### WHAT THIS TASK INVOLVES
Could you repeat the records below exactly, leaving out any pictures?

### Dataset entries
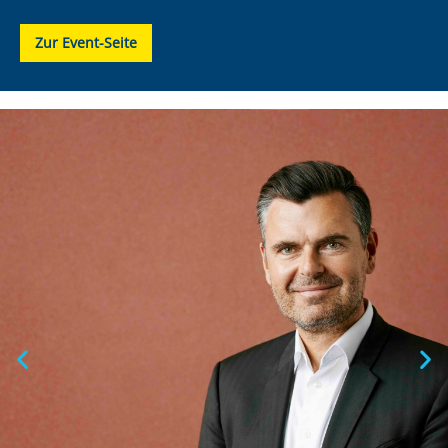
Zur Event-Seite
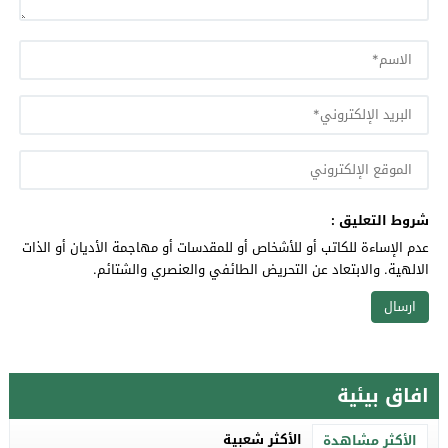
شروط التعليق :
عدم الإساءة للكاتب أو للأشخاص أو للمقدسات أو مهاجمة الأديان أو الذات
الالهية. والابتعاد عن التحريض الطائفي والعنصري والشتائم.
افاق بيئية
الأكثر شعبية
الأكثر مشاهدة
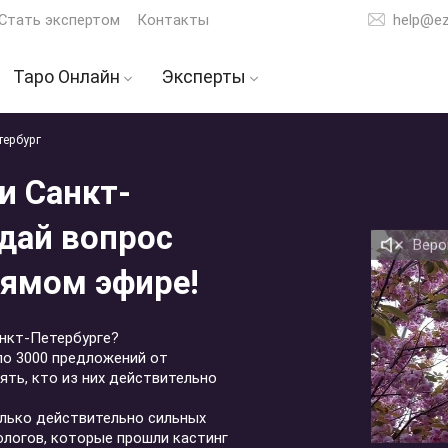
Стать экспертом
Контакты
help@e
Таро Онлайн
Эксперты
таро
Расклад на отношения
Тарологи
тербург
ее
Расклад на мужчину
Гадалки
и Санкт-
ну
Расклад на будущее
Астрологи
адай вопрос
ЕТ
Расклад на ваши
Экстрасенсы
Веро
чувства
рямом эфире!
ой
Расклад на карьеру
Расклад на бывшего
анкт-Петербурге?
ло 3000 предложений от
Расклад на любовь
ять, кто из них действительно
ных
Точный ответ на
олько действительно сильных
вопрос
ологов, которые прошли кастинг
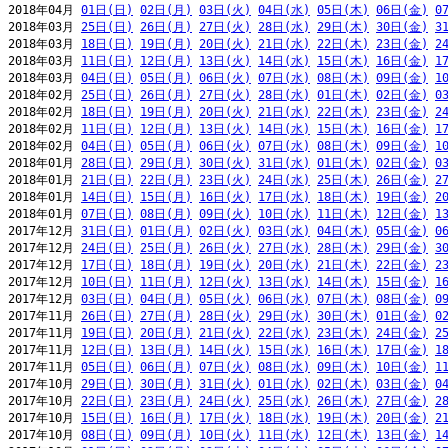
2018年04月 
01日(日)
02日(月)
03日(火)
04日(水)
05日(木)
06日(金)
0
2018年03月 
25日(日)
26日(月)
27日(火)
28日(水)
29日(木)
30日(金)
3
2018年03月 
18日(日)
19日(月)
20日(火)
21日(水)
22日(木)
23日(金)
2
2018年03月 
11日(日)
12日(月)
13日(火)
14日(水)
15日(木)
16日(金)
1
2018年03月 
04日(日)
05日(月)
06日(火)
07日(水)
08日(木)
09日(金)
1
2018年02月 
25日(日)
26日(月)
27日(火)
28日(水)
01日(木)
02日(金)
0
2018年02月 
18日(日)
19日(月)
20日(火)
21日(水)
22日(木)
23日(金)
2
2018年02月 
11日(日)
12日(月)
13日(火)
14日(水)
15日(木)
16日(金)
1
2018年02月 
04日(日)
05日(月)
06日(火)
07日(水)
08日(木)
09日(金)
1
2018年01月 
28日(日)
29日(月)
30日(火)
31日(水)
01日(木)
02日(金)
0
2018年01月 
21日(日)
22日(月)
23日(火)
24日(水)
25日(木)
26日(金)
2
2018年01月 
14日(日)
15日(月)
16日(火)
17日(水)
18日(木)
19日(金)
2
2018年01月 
07日(日)
08日(月)
09日(火)
10日(水)
11日(木)
12日(金)
1
2017年12月 
31日(日)
01日(月)
02日(火)
03日(水)
04日(木)
05日(金)
0
2017年12月 
24日(日)
25日(月)
26日(火)
27日(水)
28日(木)
29日(金)
3
2017年12月 
17日(日)
18日(月)
19日(火)
20日(水)
21日(木)
22日(金)
2
2017年12月 
10日(日)
11日(月)
12日(火)
13日(水)
14日(木)
15日(金)
1
2017年12月 
03日(日)
04日(月)
05日(火)
06日(水)
07日(木)
08日(金)
0
2017年11月 
26日(日)
27日(月)
28日(火)
29日(水)
30日(木)
01日(金)
0
2017年11月 
19日(日)
20日(月)
21日(火)
22日(水)
23日(木)
24日(金)
2
2017年11月 
12日(日)
13日(月)
14日(火)
15日(水)
16日(木)
17日(金)
1
2017年11月 
05日(日)
06日(月)
07日(火)
08日(水)
09日(木)
10日(金)
1
2017年10月 
29日(日)
30日(月)
31日(火)
01日(水)
02日(木)
03日(金)
0
2017年10月 
22日(日)
23日(月)
24日(火)
25日(水)
26日(木)
27日(金)
2
2017年10月 
15日(日)
16日(月)
17日(火)
18日(水)
19日(木)
20日(金)
2
2017年10月 
08日(日)
09日(月)
10日(火)
11日(水)
12日(木)
13日(金)
1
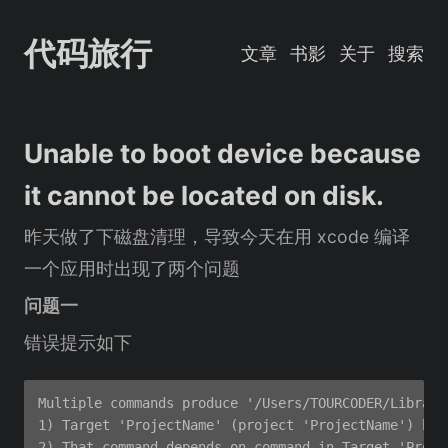
代码旅行
文章
书影
关于
搜索
Unable to boot device because
it cannot be located on disk.
昨天做了下磁盘清理，导致今天在用 xcode 编译
一个应用时出现了两个问题
问题一
错误提示如下
Multiple commands produce '/Users/TOURCODER/Library
1) Target 'ProjectName' (project 'ProjectName') has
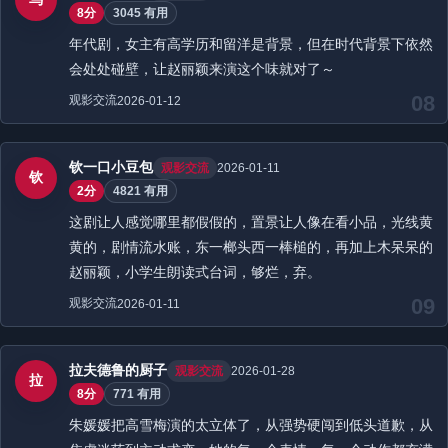
8分
3045 有用
年代剧，女主有高学历和留洋是背景，但在时代背景下依然
会处处碰壁，让赵丽颖来演这个味就对了～
08
观影交流
2026-01-12
钦一口小豆包
观影交流
2026-01-11
钦
2分
4821 有用
这剧让人感觉哪里都假假的，置景让人像在看小品，光线黄
黄的，剧情流水账，东一榔头西一棒槌的，再加上木呆呆的
赵丽颖，小学生朗读式台词，够烂，弃。
09
观影交流
2026-01-11
拉夫德鲁的厨子
观影交流
2026-01-28
拉
8分
771 有用
朱媛媛把高雪梅演的太立体了，从强势硬闯到低头道歉，从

### RESPONSE AREA
Zur Event-Seite
شروط التعليق :
عدم الإساءة للكاتب أو للأشخاص أو للمقدسات أو مهاجمة الأديان أو الذات
الالهية. والابتعاد عن التحريض الطائفي والعنصري والشتائم.
افاق بيئية
الأكثر شعبية
الأكثر مشاهدة
Стать экспертом
Контакты
help@e
Таро Онлайн
Эксперты
таро
Расклад на отношения
Тарологи
тербург
ее
Расклад на мужчину
Гадалки
и Санкт-
ну
Расклад на будущее
Астрологи
адай вопрос
ЕТ
Расклад на ваши
Экстрасенсы
Веро
чувства
рямом эфире!
ой
Расклад на карьеру
Расклад на бывшего
анкт-Петербурге?
ло 3000 предложений от
Расклад на любовь
ять, кто из них действительно
ных
Точный ответ на
олько действительно сильных
вопрос
ологов, которые прошли кастинг
2018年04月 
01日(日)
02日(月)
03日(火)
04日(水)
05日(木)
06日(金)
0
2018年03月 
25日(日)
26日(月)
27日(火)
28日(水)
29日(木)
30日(金)
3
2018年03月 
18日(日)
19日(月)
20日(火)
21日(水)
22日(木)
23日(金)
2
2018年03月 
11日(日)
12日(月)
13日(火)
14日(水)
15日(木)
16日(金)
1
2018年03月 
04日(日)
05日(月)
06日(火)
07日(水)
08日(木)
09日(金)
1
2018年02月 
25日(日)
26日(月)
27日(火)
28日(水)
01日(木)
02日(金)
0
2018年02月 
18日(日)
19日(月)
20日(火)
21日(水)
22日(木)
23日(金)
2
2018年02月 
11日(日)
12日(月)
13日(火)
14日(水)
15日(木)
16日(金)
1
2018年02月 
04日(日)
05日(月)
06日(火)
07日(水)
08日(木)
09日(金)
1
2018年01月 
28日(日)
29日(月)
30日(火)
31日(水)
01日(木)
02日(金)
0
2018年01月 
21日(日)
22日(月)
23日(火)
24日(水)
25日(木)
26日(金)
2
2018年01月 
14日(日)
15日(月)
16日(火)
17日(水)
18日(木)
19日(金)
2
2018年01月 
07日(日)
08日(月)
09日(火)
10日(水)
11日(木)
12日(金)
1
2017年12月 
31日(日)
01日(月)
02日(火)
03日(水)
04日(木)
05日(金)
0
2017年12月 
24日(日)
25日(月)
26日(火)
27日(水)
28日(木)
29日(金)
3
2017年12月 
17日(日)
18日(月)
19日(火)
20日(水)
21日(木)
22日(金)
2
2017年12月 
10日(日)
11日(月)
12日(火)
13日(水)
14日(木)
15日(金)
1
2017年12月 
03日(日)
04日(月)
05日(火)
06日(水)
07日(木)
08日(金)
0
2017年11月 
26日(日)
27日(月)
28日(火)
29日(水)
30日(木)
01日(金)
0
2017年11月 
19日(日)
20日(月)
21日(火)
22日(水)
23日(木)
24日(金)
2
2017年11月 
12日(日)
13日(月)
14日(火)
15日(水)
16日(木)
17日(金)
1
2017年11月 
05日(日)
06日(月)
07日(火)
08日(水)
09日(木)
10日(金)
1
2017年10月 
29日(日)
30日(月)
31日(火)
01日(水)
02日(木)
03日(金)
0
2017年10月 
22日(日)
23日(月)
24日(火)
25日(水)
26日(木)
27日(金)
2
2017年10月 
15日(日)
16日(月)
17日(火)
18日(水)
19日(木)
20日(金)
2
2017年10月 
08日(日)
09日(月)
10日(火)
11日(水)
12日(木)
13日(金)
1
代码旅行
文章
书影
关于
搜索
Unable to boot device because
it cannot be located on disk.
昨天做了下磁盘清理，导致今天在用 xcode 编译
一个应用时出现了两个问题
问题一
错误提示如下
Multiple commands produce '/Users/TOURCODER/Library
1) Target 'ProjectName' (project 'ProjectName') has
8分
3045 有用
年代剧，女主有高学历和留洋是背景，但在时代背景下依然
会处处碰壁，让赵丽颖来演这个味就对了～
08
观影交流
2026-01-12
钦一口小豆包
观影交流
2026-01-11
钦
2分
4821 有用
这剧让人感觉哪里都假假的，置景让人像在看小品，光线黄
黄的，剧情流水账，东一榔头西一棒槌的，再加上木呆呆的
赵丽颖，小学生朗读式台词，够烂，弃。
09
观影交流
2026-01-11
拉夫德鲁的厨子
观影交流
2026-01-28
拉
8分
771 有用
朱媛媛把高雪梅演的太立体了，从强势硬闯到低头道歉，从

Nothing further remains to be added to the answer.